_Task to complete_.
Please give the lines of the items again, starting at the line that contains "2020-2026 Сайт издания" and ending with the last item, with "Эл. почта" changed to "Электронная почта" and nothing else altered.

_Data for this exercise_.
+ + + +
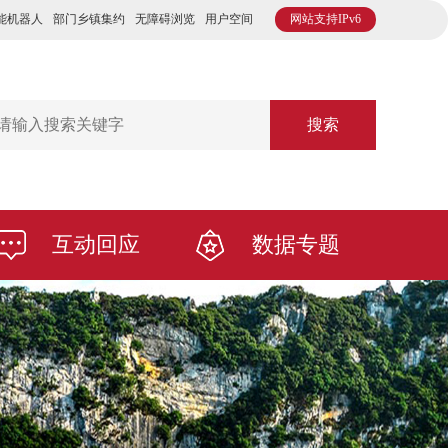
能机器人
部门乡镇集约
无障碍浏览
用户空间
网站支持IPv6
搜索
互动回应
数据专题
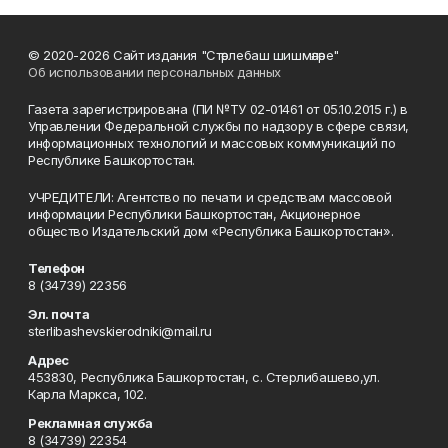
© 2020-2026 Сайт издания "Стәрлебаш шишмәләре"
Об использовании персональных данных
Газета зарегистрирована (ПИ №ТУ 02-01461 от 05.10.2015 г.) в
Управлении Федеральной службы по надзору в сфере связи,
информационных технологий и массовых коммуникаций по
Республике Башкортостан.
УЧРЕДИТЕЛИ: Агентство по печати и средствам массовой
информации Республики Башкортостан, Акционерное
общество Издательский дом «Республика Башкортостан».
Телефон
8 (34739) 22356
Эл. почта
sterlibashevskierodniki@mail.ru
Адрес
453830, Республика Башкортостан, c. Стерлибашево,ул.
Карла Маркса, 102.
Рекламная служба
8 (34739) 22354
+ + + +
_Task solution_.
© 2020-2026 Сайт издания "Стәрлебаш шишмәләре"
Об использовании персональных данных
Газета зарегистрирована (ПИ №ТУ 02-01461 от 05.10.2015 г.) в
Управлении Федеральной службы по надзору в сфере связи,
информационных технологий и массовых коммуникаций по
Республике Башкортостан.
УЧРЕДИТЕЛИ: Агентство по печати и средствам массовой
информации Республики Башкортостан, Акционерное
общество Издательский дом «Республика Башкортостан».
Телефон
8 (34739) 22356
Электронная почта
sterlibashevskierodniki@mail.ru
Адрес
453830, Республика Башкортостан, c. Стерлибашево,ул.
Карла Маркса, 102.
Рекламная служба
8 (34739) 22354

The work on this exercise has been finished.